(作業指示)
下の離婚とソーシャル・セキュリティについての文章で、「ソーシャル・セキュリティとは、一般に働く者が」で始まる段落を、主な事実を残して箇条書きで短くまとめよ。

2002年11月
今回は、ソーシャル・セキュリティについて考えてみましょう。特に、離婚の際にソーシャル・セキュリティ給付がどのように取り扱われるかについて解説しましょう。離婚の相談に見える方々、そして実際に離婚訴訟をお手伝いさせていただく方々の中にはソーシャル・セキュリティやミリタリー・リタイアメント・ベネフィットの給付を分割配分する必要がある場合がよくあります。離婚の際に弁護士の助けを得ることなく、また裁判所で正式に裁判をすることなく相互の合意により離婚の際の条件を設定した結果、これらの給付を受ける権利も「財産分与」に類似した配分の対象になることを知らずに自分に不利な条件での離婚をしてしまったり、または事実に反してこれらの権利がないと思い込んでいる場合も多く見られます。
「争いたくない」、「弁護士費用が払えない」というような理由でできるだけ簡単に離婚を済ませようとする方々もありますが、この記事をお読みいただき、自らの権利を知らずに「放棄」したり、権利がないと信じ込んでしまうことがないようにしていただければ幸いです。
ソーシャル・セキュリティとは
ソーシャル・セキュリティとは、一般に働く者が給与またはその他の収入から一定の率(額)をソーシャル・セキュリティ・システムに払い込み、蓄積し、リタイアする、障害者となるなど一定の条件を満たしたときに給付金を受け取れる制度です。ソーシャル・セキュリティ法は1935年に成立し、リタイアメント・ベネフィット(退職後給付)は1937年に開始されました。当初、ソーシャル・セキュリティは実際に給与・収入を得てソーシャル・セキュリティ・システムに一定の額を払い込む者のみを受給資格を有する対象としていました。このような方針の下で、長年結婚していた夫婦の場合でも、妻が専業主婦として家庭に貢献していた場合には、離婚の際に給与からソーシャル・セキュリティに支払いをしていた夫のみが給付を受ける資格を有する者として取り扱われ、夫の退職後に夫が給付を受ける資格がある金額は、財産分与の対象となりませんでした。これはソーシャル・セキュリティからの給付金が、資産としてはみなされず、受給者の収入とみなされたからです。このような解釈においては、妻が専業主婦であった場合、例え40年間専業主婦として家庭に貢献した場合でも、夫のみが退職後ソーシャル・セキュリティの受給者となり、離婚した妻は無年金者となるという例が多く見られました。このような「不公平」を是正するために90年代になると両者のソーシャル・セキュリティ給付金についてある程度の調整を図るような判決がでるようになりました。例え妻が専業主婦であった場合でも、離婚前の結婚期間が10年以上であれば結婚していた期間に応じてその期間に関してはほぼ50パーセントの給付を受ける権利を認める判決が出るようになったのです。

(データ一覧)
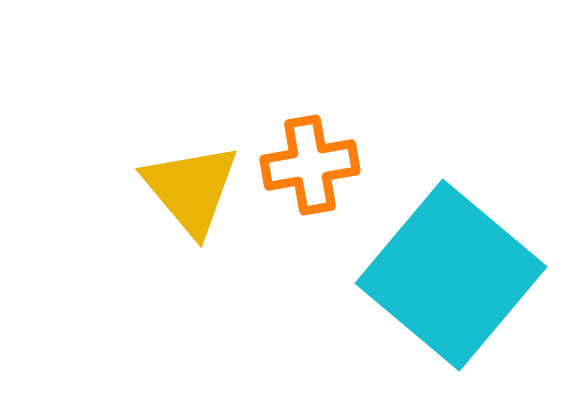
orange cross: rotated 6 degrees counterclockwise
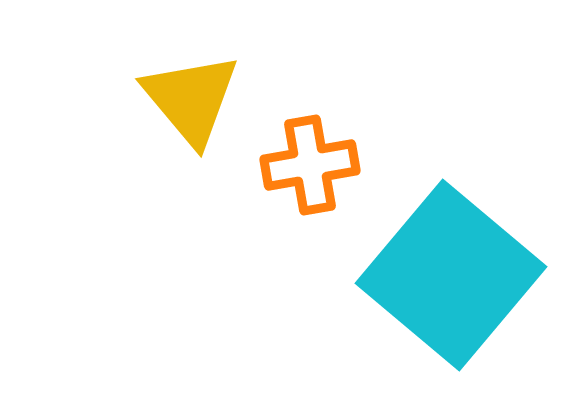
yellow triangle: moved 90 px up
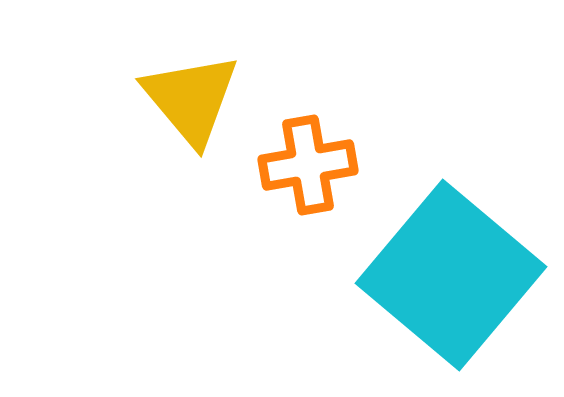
orange cross: moved 2 px left
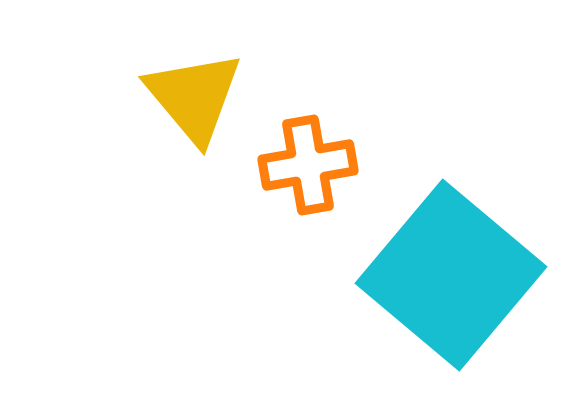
yellow triangle: moved 3 px right, 2 px up
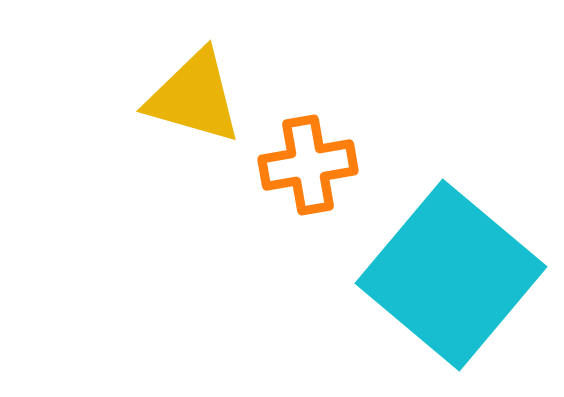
yellow triangle: rotated 34 degrees counterclockwise
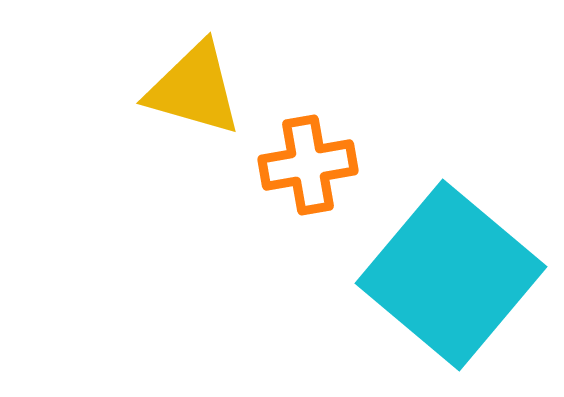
yellow triangle: moved 8 px up
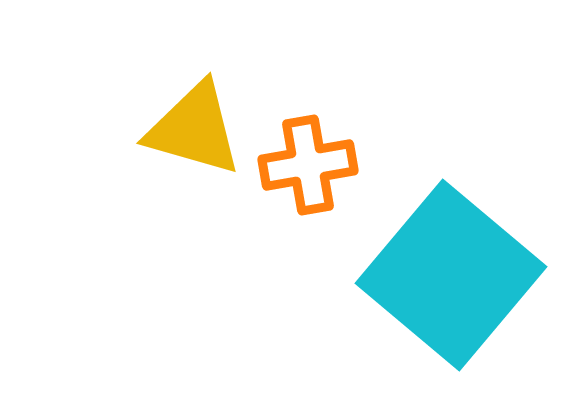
yellow triangle: moved 40 px down
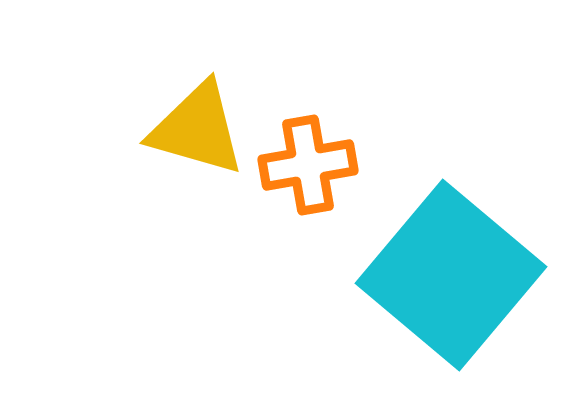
yellow triangle: moved 3 px right
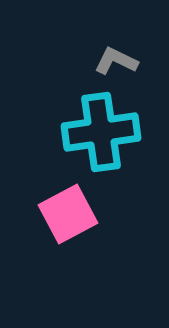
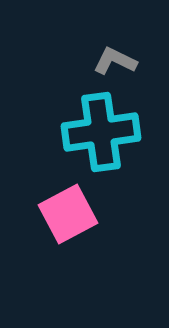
gray L-shape: moved 1 px left
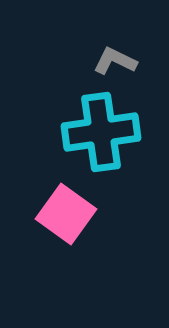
pink square: moved 2 px left; rotated 26 degrees counterclockwise
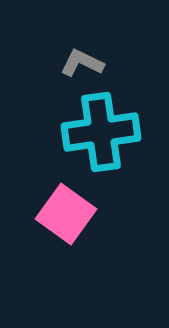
gray L-shape: moved 33 px left, 2 px down
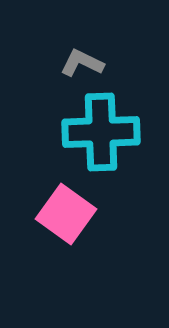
cyan cross: rotated 6 degrees clockwise
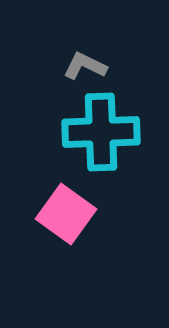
gray L-shape: moved 3 px right, 3 px down
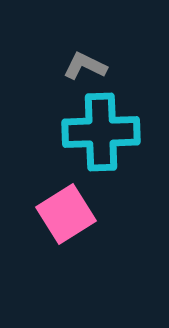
pink square: rotated 22 degrees clockwise
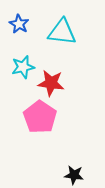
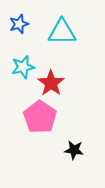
blue star: rotated 24 degrees clockwise
cyan triangle: rotated 8 degrees counterclockwise
red star: rotated 28 degrees clockwise
black star: moved 25 px up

(回答)
- 働く者が給与などの収入から一定の率（額）をシステムに払い込んで蓄積し、リタイアや障害など一定の条件を満たすと給付金を受け取れる制度である。
- ソーシャル・セキュリティ法は1935年に成立し、退職後給付は1937年に始まった。
- 当初の受給資格は、実際に収入を得て払い込む者だけにあった。
- 長年の夫婦でも妻が専業主婦なら、離婚時に受給資格者とされたのは払い込んでいた夫のみだった。
- 夫が受け取れる額は財産分与の対象にならなかった。給付金が資産ではなく受給者の収入とみなされたためである。
- その結果、40年間専業主婦だった場合でも、離婚した妻が無年金者となる例が多かった。
- この不公平を正すため、90年代には両者の給付を調整する判決が出るようになった。
- 離婚前の結婚期間が10年以上なら、専業主婦でもその期間についてほぼ50パーセントの給付を受ける権利が認められるようになった。